→ EXERCISE AIM:
Go through the material and copy each line in which the word "casing" shows up.

/---

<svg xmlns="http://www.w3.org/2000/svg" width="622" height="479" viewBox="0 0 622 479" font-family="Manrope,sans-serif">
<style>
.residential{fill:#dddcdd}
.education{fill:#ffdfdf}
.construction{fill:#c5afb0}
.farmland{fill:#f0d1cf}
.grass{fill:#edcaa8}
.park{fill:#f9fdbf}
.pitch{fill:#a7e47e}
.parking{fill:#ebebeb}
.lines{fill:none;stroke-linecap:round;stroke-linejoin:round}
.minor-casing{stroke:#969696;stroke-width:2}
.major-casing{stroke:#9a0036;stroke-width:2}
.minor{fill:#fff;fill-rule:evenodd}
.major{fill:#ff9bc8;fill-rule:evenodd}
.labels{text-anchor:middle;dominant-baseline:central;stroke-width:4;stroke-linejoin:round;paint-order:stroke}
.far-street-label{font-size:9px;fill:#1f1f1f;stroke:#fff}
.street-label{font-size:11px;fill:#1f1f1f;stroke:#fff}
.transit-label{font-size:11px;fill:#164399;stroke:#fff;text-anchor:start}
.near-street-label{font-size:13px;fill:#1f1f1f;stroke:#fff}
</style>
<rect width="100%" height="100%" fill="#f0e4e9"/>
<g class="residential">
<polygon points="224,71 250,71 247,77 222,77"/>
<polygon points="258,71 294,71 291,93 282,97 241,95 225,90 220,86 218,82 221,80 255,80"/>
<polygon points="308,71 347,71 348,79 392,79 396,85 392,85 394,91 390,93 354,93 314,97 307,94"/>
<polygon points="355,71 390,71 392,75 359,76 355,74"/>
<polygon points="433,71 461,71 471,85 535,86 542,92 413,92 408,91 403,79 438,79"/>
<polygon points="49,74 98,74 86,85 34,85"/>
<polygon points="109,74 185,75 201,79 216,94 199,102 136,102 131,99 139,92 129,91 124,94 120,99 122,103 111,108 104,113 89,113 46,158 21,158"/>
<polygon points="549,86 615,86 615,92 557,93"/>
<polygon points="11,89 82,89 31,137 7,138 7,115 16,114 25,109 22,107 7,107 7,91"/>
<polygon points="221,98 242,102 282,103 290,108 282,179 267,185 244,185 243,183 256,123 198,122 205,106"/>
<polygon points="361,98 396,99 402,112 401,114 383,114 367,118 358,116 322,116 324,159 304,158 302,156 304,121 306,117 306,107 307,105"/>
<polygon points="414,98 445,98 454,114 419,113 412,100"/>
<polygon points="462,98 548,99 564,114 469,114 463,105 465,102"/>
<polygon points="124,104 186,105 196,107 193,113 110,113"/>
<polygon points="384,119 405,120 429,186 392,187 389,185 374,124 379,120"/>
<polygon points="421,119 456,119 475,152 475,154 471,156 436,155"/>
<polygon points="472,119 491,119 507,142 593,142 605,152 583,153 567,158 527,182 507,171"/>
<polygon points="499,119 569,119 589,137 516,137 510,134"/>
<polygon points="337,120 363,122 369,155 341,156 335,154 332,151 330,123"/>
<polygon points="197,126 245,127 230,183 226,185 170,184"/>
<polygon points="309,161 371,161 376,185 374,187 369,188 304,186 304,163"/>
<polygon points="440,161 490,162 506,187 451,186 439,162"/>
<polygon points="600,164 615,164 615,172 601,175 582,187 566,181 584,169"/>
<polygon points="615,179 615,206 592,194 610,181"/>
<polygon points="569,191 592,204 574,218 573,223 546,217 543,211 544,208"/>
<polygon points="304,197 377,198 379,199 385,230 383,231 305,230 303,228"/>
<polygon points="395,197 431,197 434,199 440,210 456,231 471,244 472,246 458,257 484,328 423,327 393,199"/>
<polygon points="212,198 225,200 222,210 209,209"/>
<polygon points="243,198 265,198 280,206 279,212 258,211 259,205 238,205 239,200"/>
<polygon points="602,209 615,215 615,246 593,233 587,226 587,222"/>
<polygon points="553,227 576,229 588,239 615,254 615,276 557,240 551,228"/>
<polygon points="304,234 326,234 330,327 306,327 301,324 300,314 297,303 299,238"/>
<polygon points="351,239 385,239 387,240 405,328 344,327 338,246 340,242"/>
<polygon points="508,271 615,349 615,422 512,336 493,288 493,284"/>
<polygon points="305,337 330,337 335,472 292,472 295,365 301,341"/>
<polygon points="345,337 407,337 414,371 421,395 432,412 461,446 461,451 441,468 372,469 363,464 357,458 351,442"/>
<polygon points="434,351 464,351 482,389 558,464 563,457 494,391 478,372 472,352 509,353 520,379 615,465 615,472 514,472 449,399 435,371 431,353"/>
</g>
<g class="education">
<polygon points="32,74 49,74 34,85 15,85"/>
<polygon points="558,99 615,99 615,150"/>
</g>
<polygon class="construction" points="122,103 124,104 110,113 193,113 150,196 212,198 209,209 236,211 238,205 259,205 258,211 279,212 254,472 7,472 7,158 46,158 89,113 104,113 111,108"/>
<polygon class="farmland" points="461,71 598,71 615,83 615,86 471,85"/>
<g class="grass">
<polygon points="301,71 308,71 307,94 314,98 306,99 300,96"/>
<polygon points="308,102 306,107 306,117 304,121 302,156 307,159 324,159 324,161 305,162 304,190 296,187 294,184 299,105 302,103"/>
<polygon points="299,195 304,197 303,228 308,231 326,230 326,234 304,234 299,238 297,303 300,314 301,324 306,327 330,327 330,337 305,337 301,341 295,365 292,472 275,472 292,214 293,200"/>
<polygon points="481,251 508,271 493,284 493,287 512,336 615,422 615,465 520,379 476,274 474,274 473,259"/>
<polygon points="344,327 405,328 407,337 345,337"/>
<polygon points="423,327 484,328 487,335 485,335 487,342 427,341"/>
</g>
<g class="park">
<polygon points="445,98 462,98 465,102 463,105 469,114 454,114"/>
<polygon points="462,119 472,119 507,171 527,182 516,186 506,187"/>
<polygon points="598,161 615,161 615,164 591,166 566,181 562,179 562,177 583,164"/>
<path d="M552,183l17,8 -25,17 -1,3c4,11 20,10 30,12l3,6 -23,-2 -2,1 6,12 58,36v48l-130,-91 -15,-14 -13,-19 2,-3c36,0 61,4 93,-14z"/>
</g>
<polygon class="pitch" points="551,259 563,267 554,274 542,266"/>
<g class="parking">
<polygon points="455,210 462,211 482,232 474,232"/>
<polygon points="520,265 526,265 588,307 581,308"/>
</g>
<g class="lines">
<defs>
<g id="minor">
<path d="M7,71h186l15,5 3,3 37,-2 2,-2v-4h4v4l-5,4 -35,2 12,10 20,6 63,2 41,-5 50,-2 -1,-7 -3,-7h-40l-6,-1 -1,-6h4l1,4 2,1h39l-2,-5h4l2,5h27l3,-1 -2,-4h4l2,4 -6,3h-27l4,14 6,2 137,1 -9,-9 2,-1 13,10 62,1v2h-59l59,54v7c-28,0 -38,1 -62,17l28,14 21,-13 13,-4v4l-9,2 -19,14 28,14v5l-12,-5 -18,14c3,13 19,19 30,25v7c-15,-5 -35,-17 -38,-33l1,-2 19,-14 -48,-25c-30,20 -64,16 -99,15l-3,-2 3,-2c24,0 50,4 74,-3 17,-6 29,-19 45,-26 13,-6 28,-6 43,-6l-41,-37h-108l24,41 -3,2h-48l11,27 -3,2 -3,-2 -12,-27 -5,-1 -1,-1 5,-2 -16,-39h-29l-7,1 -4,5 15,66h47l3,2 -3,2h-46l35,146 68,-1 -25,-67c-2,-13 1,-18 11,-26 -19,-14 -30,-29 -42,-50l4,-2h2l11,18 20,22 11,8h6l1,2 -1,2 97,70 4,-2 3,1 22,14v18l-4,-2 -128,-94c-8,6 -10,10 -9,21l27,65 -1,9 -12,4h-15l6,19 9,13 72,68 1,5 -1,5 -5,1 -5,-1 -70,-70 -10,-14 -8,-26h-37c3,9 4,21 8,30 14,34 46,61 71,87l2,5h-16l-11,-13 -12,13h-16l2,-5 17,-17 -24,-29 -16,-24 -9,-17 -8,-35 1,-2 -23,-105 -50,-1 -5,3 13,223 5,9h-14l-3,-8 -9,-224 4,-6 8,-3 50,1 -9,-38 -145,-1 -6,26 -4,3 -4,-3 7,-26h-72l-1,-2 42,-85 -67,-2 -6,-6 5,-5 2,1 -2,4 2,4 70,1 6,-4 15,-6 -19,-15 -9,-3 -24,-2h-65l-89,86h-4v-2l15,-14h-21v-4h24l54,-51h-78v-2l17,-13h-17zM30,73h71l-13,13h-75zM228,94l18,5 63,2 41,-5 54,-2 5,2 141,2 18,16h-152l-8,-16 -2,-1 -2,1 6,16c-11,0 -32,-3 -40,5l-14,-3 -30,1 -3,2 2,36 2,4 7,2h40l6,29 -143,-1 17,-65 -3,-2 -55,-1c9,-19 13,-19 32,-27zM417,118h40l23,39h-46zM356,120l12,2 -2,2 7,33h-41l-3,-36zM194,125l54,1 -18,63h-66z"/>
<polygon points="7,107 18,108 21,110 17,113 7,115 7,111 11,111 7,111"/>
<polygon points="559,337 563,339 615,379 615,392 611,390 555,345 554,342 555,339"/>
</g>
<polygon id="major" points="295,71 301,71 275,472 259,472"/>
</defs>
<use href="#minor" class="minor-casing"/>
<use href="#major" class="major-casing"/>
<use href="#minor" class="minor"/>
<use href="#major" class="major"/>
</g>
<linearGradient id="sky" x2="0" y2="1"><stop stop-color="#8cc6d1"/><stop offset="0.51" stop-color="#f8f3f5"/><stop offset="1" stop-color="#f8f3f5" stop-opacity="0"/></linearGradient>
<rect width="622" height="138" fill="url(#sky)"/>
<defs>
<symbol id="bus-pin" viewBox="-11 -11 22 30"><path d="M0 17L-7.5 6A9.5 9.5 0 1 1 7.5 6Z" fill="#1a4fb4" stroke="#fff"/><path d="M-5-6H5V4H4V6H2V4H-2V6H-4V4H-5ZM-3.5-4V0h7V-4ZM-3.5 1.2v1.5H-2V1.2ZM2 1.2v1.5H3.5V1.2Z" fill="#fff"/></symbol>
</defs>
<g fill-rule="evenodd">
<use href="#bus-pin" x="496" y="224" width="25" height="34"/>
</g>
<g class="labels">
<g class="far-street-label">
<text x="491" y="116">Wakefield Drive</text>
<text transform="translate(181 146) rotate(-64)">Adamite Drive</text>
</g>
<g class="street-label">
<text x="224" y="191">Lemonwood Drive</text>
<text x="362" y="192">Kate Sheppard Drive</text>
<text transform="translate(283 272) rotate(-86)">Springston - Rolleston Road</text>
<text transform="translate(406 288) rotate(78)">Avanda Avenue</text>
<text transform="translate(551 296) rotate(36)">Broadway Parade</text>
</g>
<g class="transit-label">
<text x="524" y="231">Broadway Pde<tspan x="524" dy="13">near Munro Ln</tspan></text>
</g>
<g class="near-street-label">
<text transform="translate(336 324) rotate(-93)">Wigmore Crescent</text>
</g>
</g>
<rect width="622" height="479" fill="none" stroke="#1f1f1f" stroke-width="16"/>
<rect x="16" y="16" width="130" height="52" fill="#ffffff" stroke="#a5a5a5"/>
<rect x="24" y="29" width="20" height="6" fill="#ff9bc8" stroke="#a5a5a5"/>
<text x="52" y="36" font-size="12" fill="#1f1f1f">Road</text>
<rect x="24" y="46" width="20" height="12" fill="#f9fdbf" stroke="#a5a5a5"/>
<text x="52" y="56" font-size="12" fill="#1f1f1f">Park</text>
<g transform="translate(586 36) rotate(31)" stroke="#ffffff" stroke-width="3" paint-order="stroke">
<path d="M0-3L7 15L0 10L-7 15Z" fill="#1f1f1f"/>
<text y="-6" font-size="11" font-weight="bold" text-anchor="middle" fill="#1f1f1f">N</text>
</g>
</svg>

\---

→ WRITTEN RESPONSE:
.minor-casing{stroke:#969696;stroke-width:2}
.major-casing{stroke:#9a0036;stroke-width:2}
<use href="#minor" class="minor-casing"/>
<use href="#major" class="major-casing"/>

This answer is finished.